= Textauszug =

Unentschlossen. Könnte aufs Klo gehen. Vielleicht. Und dann? Ratlosigkeit.
Wiebke (Name geändert) warnt mich vor unüberlegten Handlungen. Außerdem sei ich fort gewesen. Da müsse man überprüfen, ob man komplett zurückgekehrt sei.
Weiß nichts von einer Reise, spreche sie aber auch nicht an, weil sie Ansprachen nicht ausstehen kann. Wie es denn gewesen sei, hat sie mich am gestrigen Abend gefragt. Und das mitten hinein ins TV-Duell zwischen Merkel und Steinbrück. Die Spannung war gerade am Überkochen. Merkel lachte. Unerträglich. Die heckt was ganz gemeines aus, dachte ich. Eventuell plant sie eine Eurozone. Und dann? Wir werden alle mit Zügen dorthin abtransportiert. Drumherum eine Mauer. Grenzsoldaten. Schießbefehl. Drinnen lauter Europäer, die die Planwirtschaft leben sollen. Eine Wirtschaft mit reinen Planern. Horrorvorstellung. Keiner mehr da, der etwas beendet. Und mitten im Lachen fragt meine Frau, wie es gewesen sei? Ja, wo denn, will ich wissen. Dort, wo du warst.
Ich war überhaupt nicht aus dem Haus. Sie schüttelt den Kopf. Kann nicht verstehen, dass ich zu meinen Ausflügen nicht mehr stehe. „Früher hast du zu deinen Reisen gestanden!“ Und nach einer Weile der Hinweis, dass ich überprüfen soll, ob ich vollständig sei. Dort, wo ich gewesen sei, handele man mit den Organen von Schriftstellern, mit ihren Hoffnungen, Ängsten, Fragen. Angsterfüllt. Dann ein befreiendes Kichern. Ich würde nie an einen solchen Ort fahren.
In der Nacht wirre Träume von einem Besuch der Stadt der Händler. Sah mich am Bahnhof ankommen, Leute schlagend, die sich nicht vor den Zügen hatten verbeugen wollen. Ein Bahnhof, schrie ich. Das ist ein Bahnhof. Beachtet bitte die Etikette. Ich zeigte ihnen eine schwere Eisenkette, die mir um den Hals hing. Schnappte mir vor dem Bahnhof ein lebendes Taxi. Vier Männer bildeten die Reifen. Sie trugen mich auf einer Sänfte direkt ins Zentrum. Die Stadt der Händler. Geschäft an Geschäft. Hatte man erst eins betreten, verließ man es so schnell nicht mehr. Man kauft, und hat man kein Geld mehr, verschuldet man sich. Man muss in einer der unterirdischen Nähereien schwitzen, um die Schulden abzuarbeiten. Ein alter Trick dieser Stadt. Laut dem Amt für Statistik verschwinden von drei ankommenden Touristen vier in den Nähereien. Ja, ja, die Statistik.

= Bereitgestellte Daten =

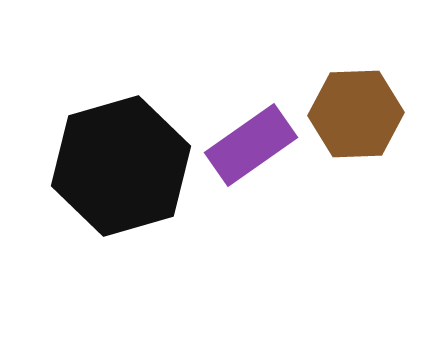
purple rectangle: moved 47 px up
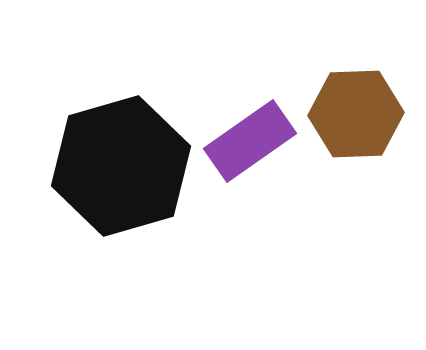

= Die Aufgaben =
(A) Übersetze den Satz „Ich war überhaupt nicht aus dem Haus.“ aus dem Textauszug ins Englische.
(B) Gib aus dem Textauszug alles von „Weiß nichts von“ bis hinunter zu „wo du warst.“ unverändert wieder.
(C) Wie viele Männer bildeten laut dem Textauszug im Traum die Reifen des lebenden Taxis?

= Lösungen im Einzelnen =
(A) I had not left the house at all.

(B)
Weiß nichts von einer Reise, spreche sie aber auch nicht an, weil sie Ansprachen nicht ausstehen kann. Wie es denn gewesen sei, hat sie mich am gestrigen Abend gefragt. Und das mitten hinein ins TV-Duell zwischen Merkel und Steinbrück. Die Spannung war gerade am Überkochen. Merkel lachte. Unerträglich. Die heckt was ganz gemeines aus, dachte ich. Eventuell plant sie eine Eurozone. Und dann? Wir werden alle mit Zügen dorthin abtransportiert. Drumherum eine Mauer. Grenzsoldaten. Schießbefehl. Drinnen lauter Europäer, die die Planwirtschaft leben sollen. Eine Wirtschaft mit reinen Planern. Horrorvorstellung. Keiner mehr da, der etwas beendet. Und mitten im Lachen fragt meine Frau, wie es gewesen sei? Ja, wo denn, will ich wissen. Dort, wo du warst.

(C) Vier Männer bildeten die Reifen.